Materrup a inauguré le 9 septembre son usine pilote de 1 500 m² à Saint-Geours-de-Maremne (Landes). Elle complète un ensemble également composé de son siège et de son centre de R&D, la construction de l’ensemble ayant nécessité un investissement de 8 millions d’euros. L’usine est dédiée à la production de ciment et béton bas carbone, fabriqués à base d’argile crue. Une technologie qui pourrait contribuer à changer la donne dans un secteur, le BTP, comptant parmi les principaux consommateurs en énergie fossile. « Elle réduit de moitié l’empreinte carbone par rapport à un ciment conventionnel, tout en conservant ses propriétés mécaniques », assure Julie Neuville, l’une des quatre associés à la tête de Materrup.
Ce qu’a confirmé le Centre scientifique et technique du bâtiment (CSTB), qui a délivré à l’entreprise la certification ad hoc en juin 2022, étape essentielle au développement de cette dernière. Depuis, Materrup, née il y a trois ans et demi, a noué des partenariats avec d’autres acteurs industriels de la région. «C’est vraiment ainsi que nous concevons notre fonctionnement, nous souhaitons nous inscrire dans une chaîne de valeurs et permettre une différenciation à des préfabricants, des bétonniers, des constructeurs locaux.»
Bientôt impliqué dans le Grand Paris
Des spécialistes de la construction comptent déjà au nombre des partenaires de Materrup, dont le basque Duhalde BTP ou encore Demathieu Bard, qui s’apprête à engager un chantier annoncé comme "exemplaire" du point de vue de sa sobriété à Bordeaux (Gironde). «Nous avons aussi signé avec Edilians, leader français de la tuile crue, qui possède une carrière tout près de notre usine. Une partie de l'argile n’était pas valorisée jusque-là, nous la récupérons pour en faire un matériau à haute valeur ajoutée. Ce dernier partenariat illustre ce que nous souhaitons mettre en place: cette argile crue est intrinsèquement bas carbone, elle est transportée dans une usine très proche, et traitée via un process industriel qui s’appuie exclusivement sur l’électricité, puisqu’il n’y a ni gaz ni pétrole dans nos cimenteries. Une électricité produite à 25 %, pour le moment, par nos panneaux solaires », détaille Julie Neuville.

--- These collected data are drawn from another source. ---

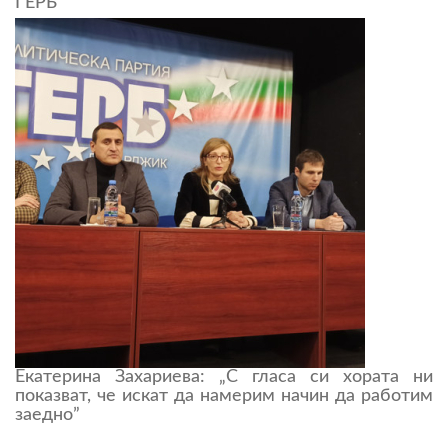
ГЕРБ
Екатерина Захариева: „С гласа си хората ни
показват, че искат да намерим начин да работим
заедно”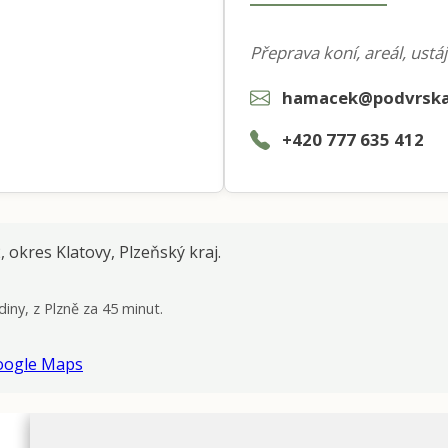
Přeprava koní, areál, ustáj
hamacek@podvrsk
+420 777 635 412
, okres Klatovy, Plzeňský kraj.
iny, z Plzně za 45 minut.
Google Maps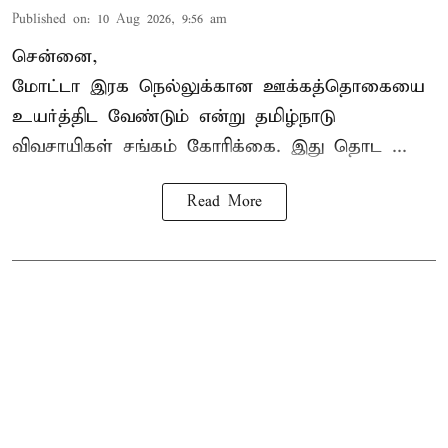
Published on
:
10 Aug 2026, 9:56 am
சென்னை,
மோட்டா இரக நெல்லுக்கான ஊக்கத்தொகையை
உயர்த்திட வேண்டும் என்று
தமிழ்நாடு
விவசாயிகள் சங்கம்
கோரிக்கை. இது தொட ...
Read More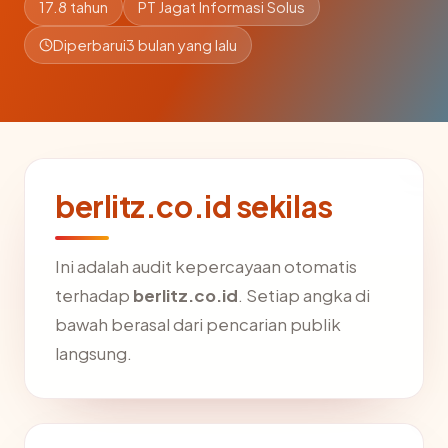
17.8 tahun
PT Jagat Informasi Solus
Diperbarui
3 bulan yang lalu
berlitz.co.id sekilas
Ini adalah audit kepercayaan otomatis
terhadap
berlitz.co.id
. Setiap angka di
bawah berasal dari pencarian publik
langsung.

C’est ce modèle qu’entend désormais dupliquer Materrup, alors que deux implantations sont déjà prévues : l’une dans la métropole bordelaise en 2023, l’autre en région parisienne dans les mois à venir, car l’entreprise landaise a remporté un appel à projets pour travailler sur une partie de la terre argileuse excavée dans le cadre des transformations du Grand Paris.
Les bétons produits par Materrup permettent aujourd’hui de répondre à 80 % des besoins, « à l’exception de structures telles que des ouvrages d’art ou des viaducs », précise Julie Neuville. Materrup emploie pour le moment 16 salariés dans son siège de Saint-Geours de Maremne, mais est en passe d’en embaucher d’autres pour atteindre la vingtaine d’ici quelques semaines.